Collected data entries
_____

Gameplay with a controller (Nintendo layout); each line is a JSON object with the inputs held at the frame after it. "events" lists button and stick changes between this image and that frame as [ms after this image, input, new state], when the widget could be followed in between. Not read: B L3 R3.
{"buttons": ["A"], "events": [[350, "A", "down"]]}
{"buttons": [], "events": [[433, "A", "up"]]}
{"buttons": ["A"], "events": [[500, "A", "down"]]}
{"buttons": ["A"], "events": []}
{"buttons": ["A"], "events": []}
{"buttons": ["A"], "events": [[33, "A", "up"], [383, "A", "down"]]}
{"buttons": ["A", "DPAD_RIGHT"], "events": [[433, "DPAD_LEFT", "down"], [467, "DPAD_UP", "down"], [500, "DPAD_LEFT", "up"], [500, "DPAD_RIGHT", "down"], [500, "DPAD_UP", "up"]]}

_____

Every entry above should come back exactly as written.

Gameplay with a controller (Nintendo layout); each line is a JSON object with the inputs held at the frame after it. "events" lists button and stick changes between this image and that frame as [ms after this image, input, new state], when the widget could be followed in between. Not read: B L3 R3.
{"buttons": ["A"], "events": [[350, "A", "down"]]}
{"buttons": [], "events": [[433, "A", "up"]]}
{"buttons": ["A"], "events": [[500, "A", "down"]]}
{"buttons": ["A"], "events": []}
{"buttons": ["A"], "events": []}
{"buttons": ["A"], "events": [[33, "A", "up"], [383, "A", "down"]]}
{"buttons": ["A", "DPAD_RIGHT"], "events": [[433, "DPAD_LEFT", "down"], [467, "DPAD_UP", "down"], [500, "DPAD_LEFT", "up"], [500, "DPAD_RIGHT", "down"], [500, "DPAD_UP", "up"]]}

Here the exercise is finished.